絵本を集団相手に読むことを、「読み聞かせ」「読み語り」であって「朗読」でない、という意見はよく聞きます。
 ・・・それはそれでよし、そう思うことは自然なことでしょう。

絵本を読んでいる人を見た某さんが、「朗読してる」と思う。これもよく聞くことです。
 ・・・それはそれで自然なことだと私は思います。某さんが感じることを、他人が土足で踏み込むことはできません。

 ありがちな失敗は、「朗読だ」と思った某さんを批判し、説得して自分の思ったように某さんの感覚を変えさせる、という方法です。
これと同じことを、今までの絵本講師はしてきました。読み継がれているのに古典絵本にあんまり興味を持たない市民やボランティアを批判し、説得して、自分の思ったように相手の感覚を変えさせる、ということです。

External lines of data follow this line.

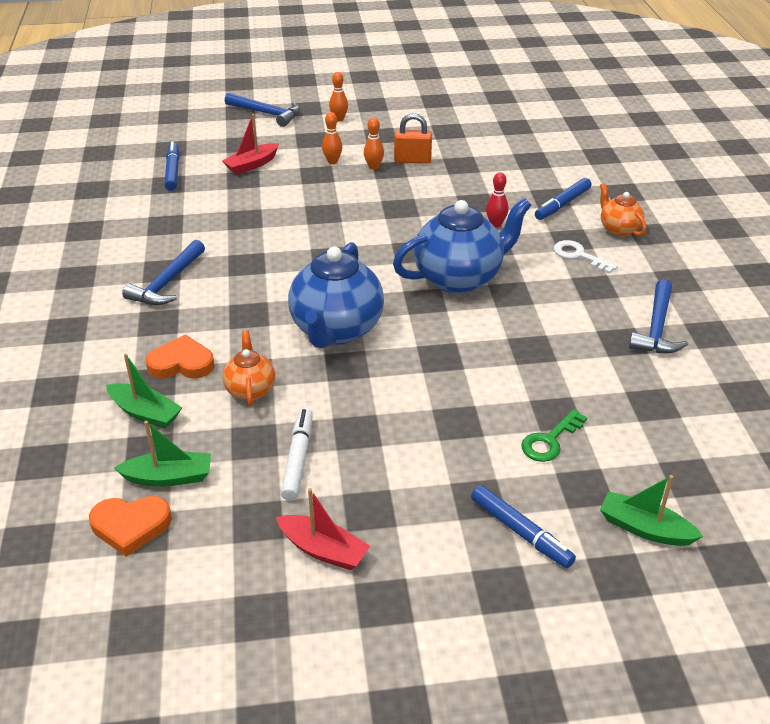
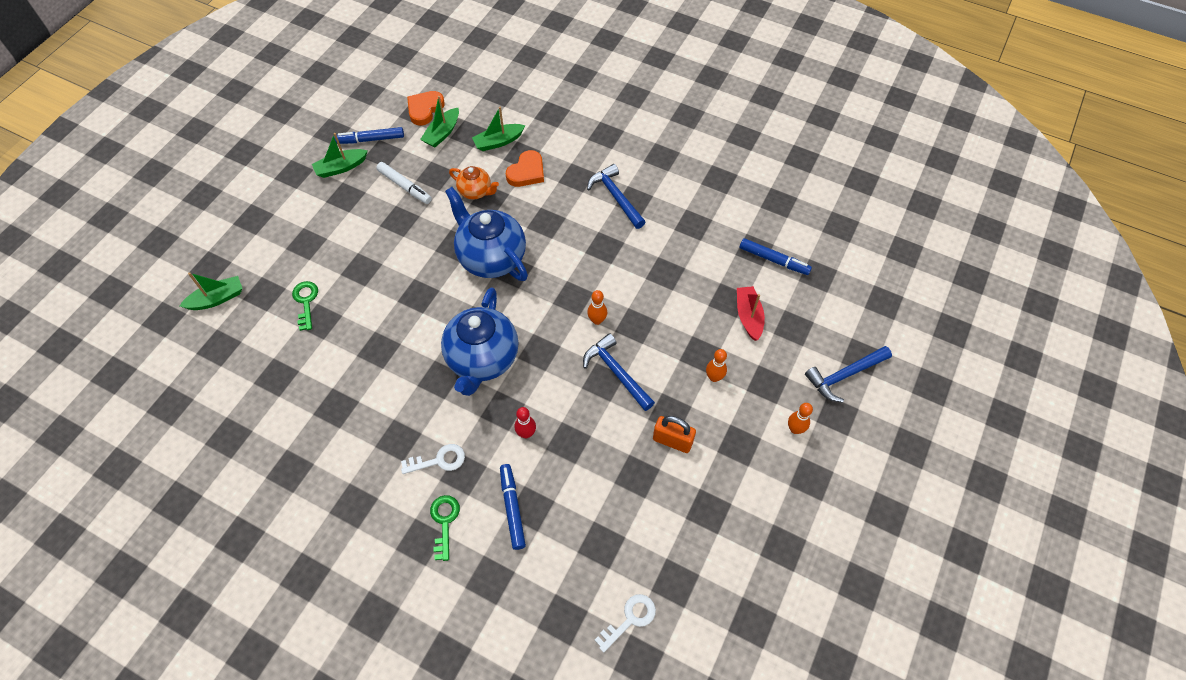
camera: 125 degrees right, 20 degrees up
(323, 550) = (341, 167): red boat -> green boat
(374, 167) = (682, 403): orange bowling pin -> orange bowling pin (597, 320)
(412, 160) = (672, 441): orange padlock -> orange padlock turned 75 degrees clockwise
(520, 532) = (270, 246): blue marker -> blue marker (370, 139)
(562, 133) = (630, 619): none -> white key
(618, 229) = (444, 522): orange teapot -> green key
(656, 328) = (325, 440): blue hammer -> blue hammer (616, 372)

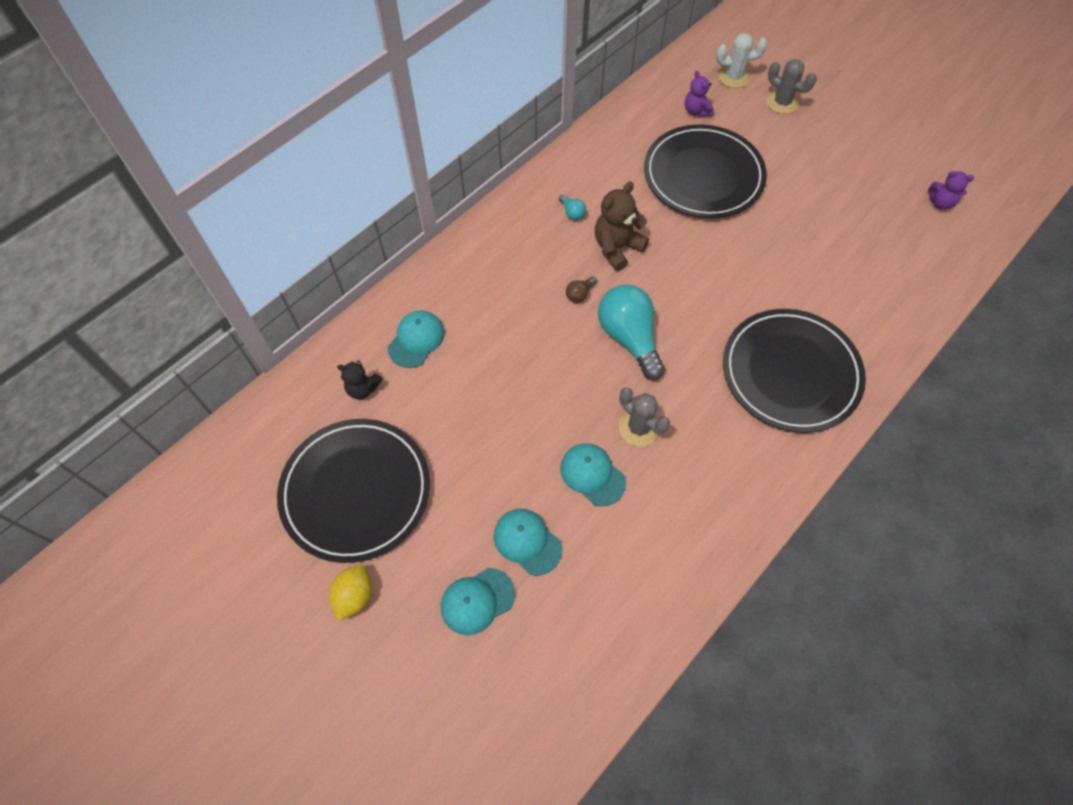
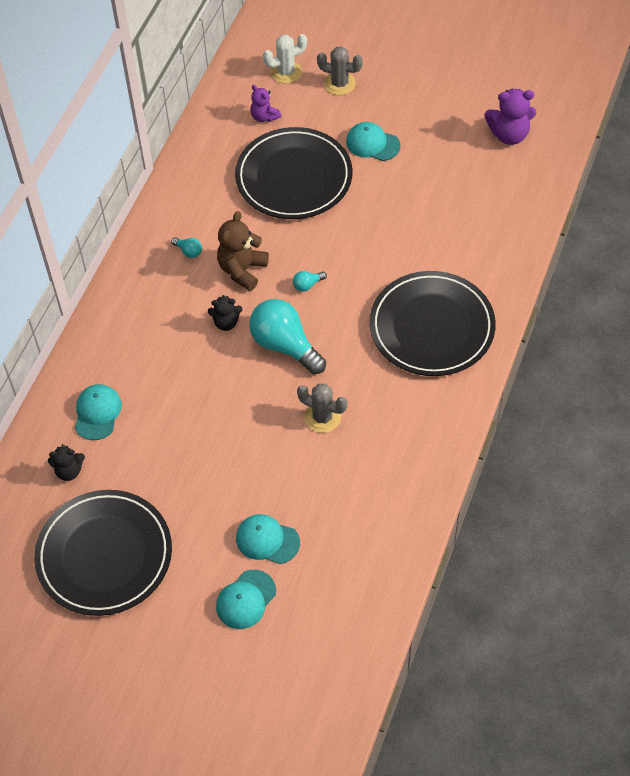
camera: 20 degrees left, 5 degrees down
(354, 596) = (142, 634): yellow lemon -> none
(579, 294) = (226, 323): brown light bulb -> black teddy bear
(592, 474) = (299, 468): turquoise cap -> turquoise cap (372, 143)
(676, 284) = (307, 285): none -> turquoise light bulb
(940, 203) = (509, 135): purple teddy bear -> purple teddy bear, size x1.61

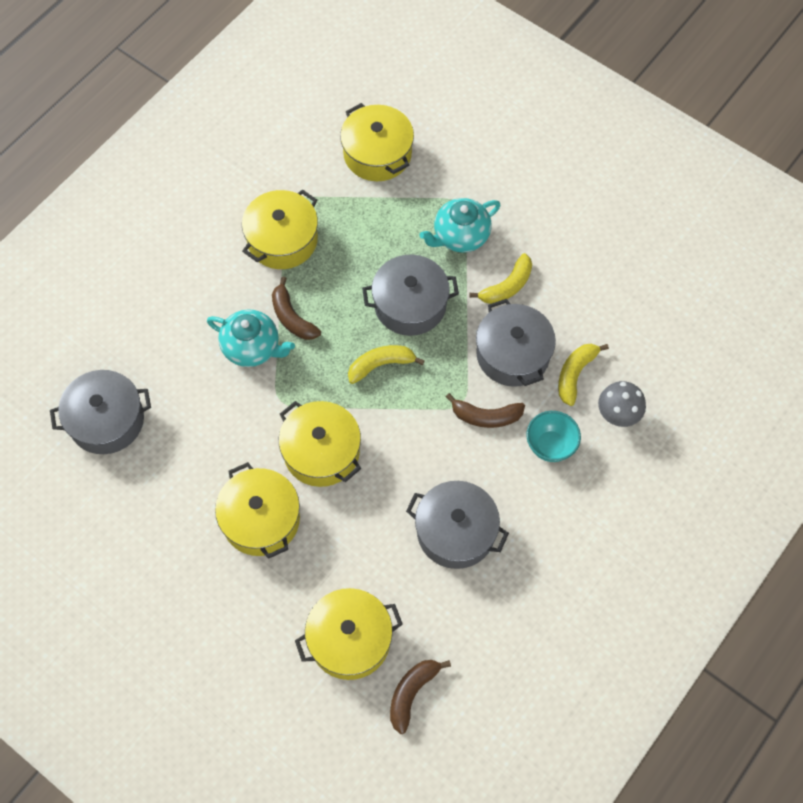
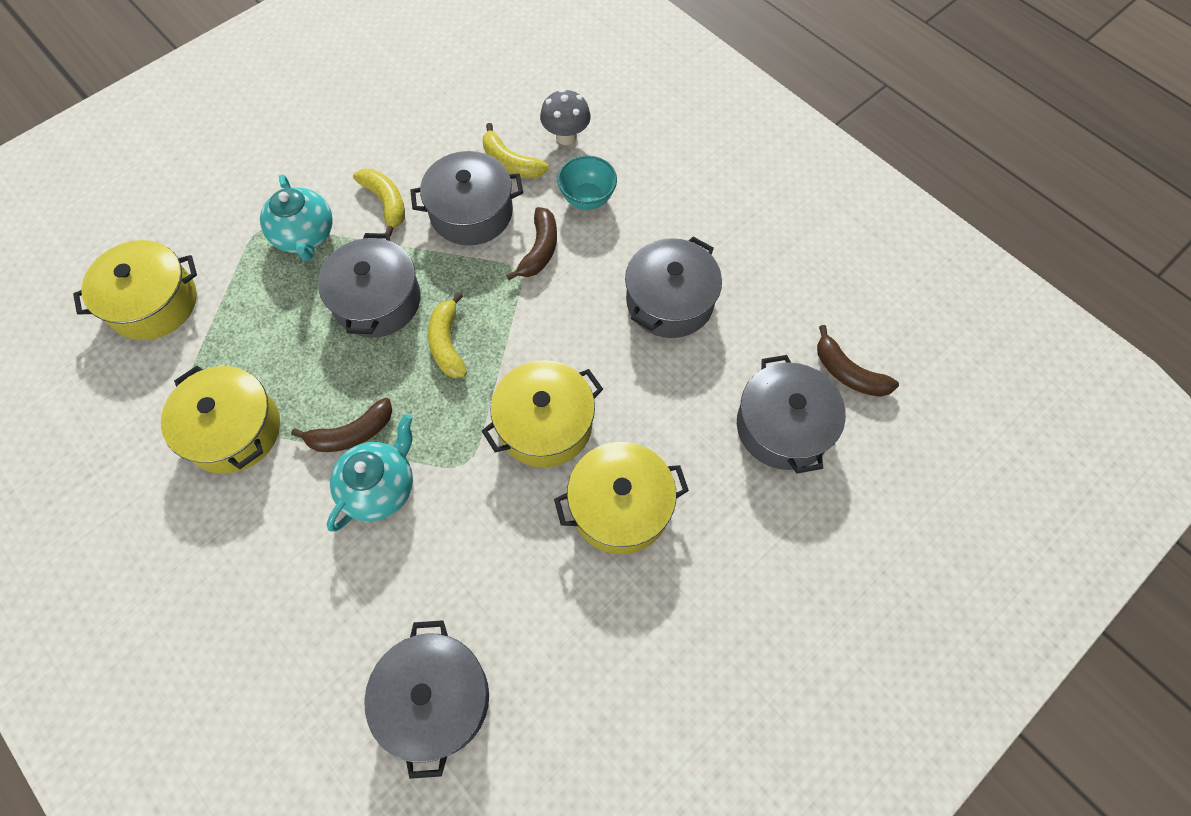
camera: 80 degrees left, 0 degrees up
(350, 640) = (782, 427): yellow pot -> grey pot

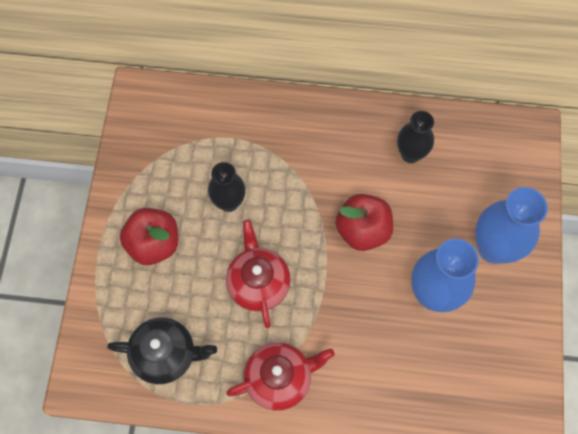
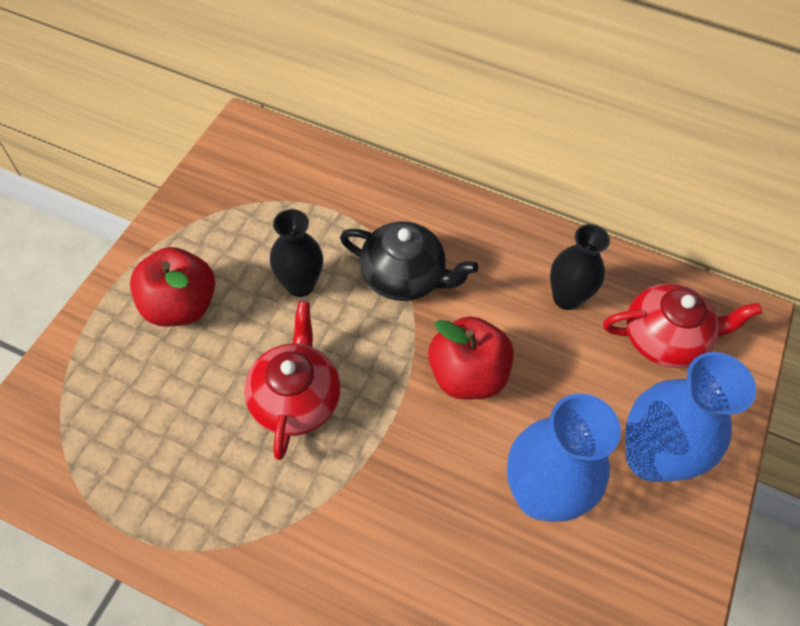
camera: 15 degrees right, 10 degrees down
(165, 354) = (127, 453): black teapot -> black teapot (404, 277)
(279, 378) = (270, 542): red teapot -> red teapot (664, 339)

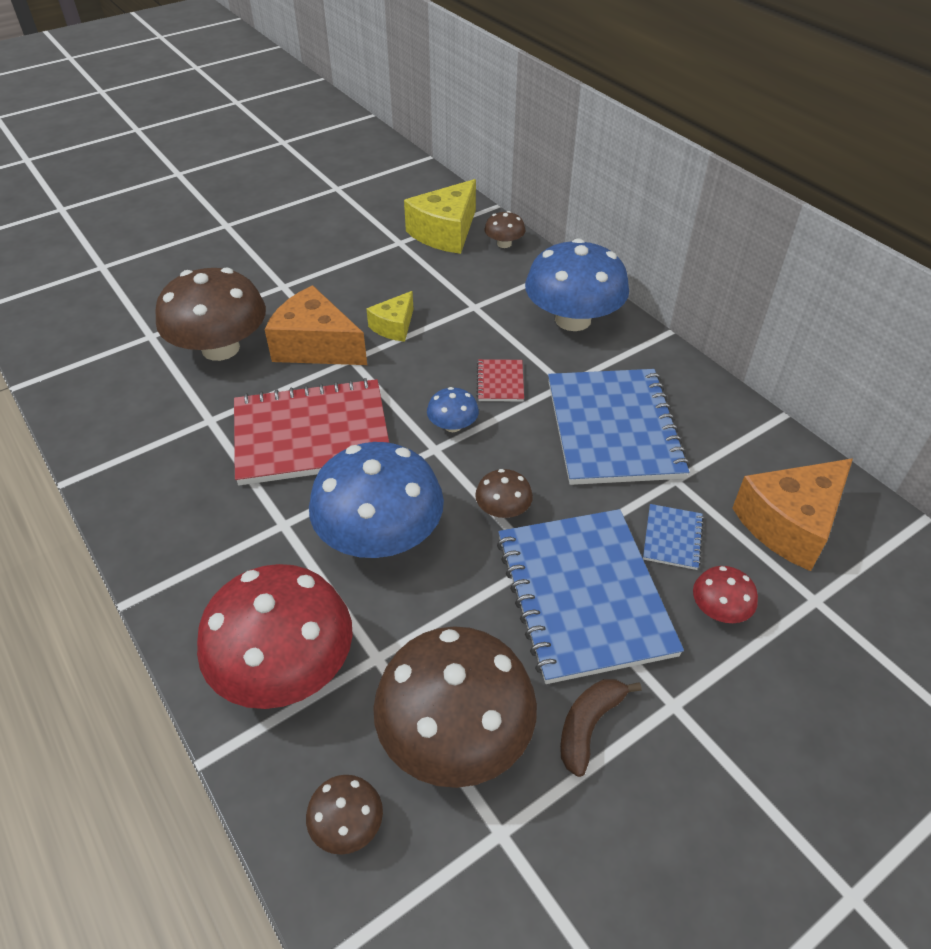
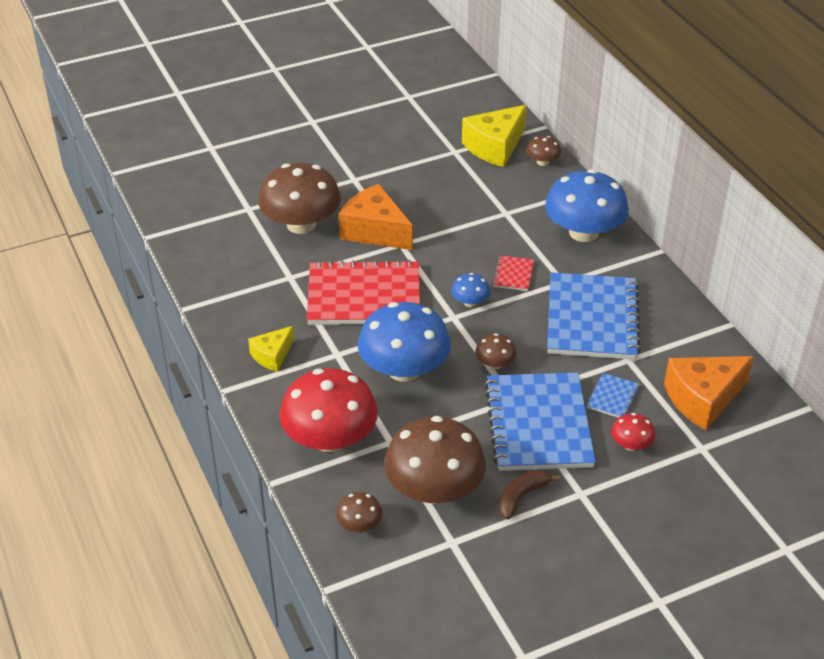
camera: 10 degrees right, 5 degrees down
(394, 326) = (438, 222): yellow cheese -> yellow cheese (272, 355)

 大切なことは、「某さんが朗読だと思った」ということを肯定し、そこから前に進むことだと私は思います。相手の様子を見て、自分を変えればいいということです。読み方が上手くなればなるほど「朗読」に近くなるよね、と私には思えます。

 もっと言わせてもらえば、上手く読むことが「つまらなさ」に通じると思います。上手く読む人ばかりになればなるほど、「つまらない」のです。授業に入るのだから、読みは真面目に、完璧に、上手に・・・と、「子どもの今」から目をそらして自分たち「大人の上」ばかり見てきましたね。子どもにとってはそれが「つまらない」のです。つまらないことを、子どもは授業なので一生懸命受け入れなくちゃならない。
 悲しいことに、やればやるほど大人は「上手く」なるのです。私にはそれがとても悲しいのです。変な言い方だけど、当会のSさんなどは、あんまり上手くならないので、圧倒的に子どもに愛されるのです。

指導者というのは、独善になりやすい。自分が習ったことが正しいと信じ、相手の自然な感覚まで指導して変えさせようとする。そういう激しい姿を見て、周囲が反論もせず引いていく、そんなことは、古今東西 山のようにあるのでしょう。かつての「教育」とは、そういう物だったのかも知れません。

 長岡は、「絵本の読み聞かせ」を、「集団相手」から「ブックスタートのような個別」に舵を切ったように思えます。「プログラムの作り方至上主義」だとか「読み方に異様に固執する」だとか、人間の自然な感覚にまで踏み込んだ事例が、後を絶たないのでしょう。そこまでする必要は、全然ないのにね。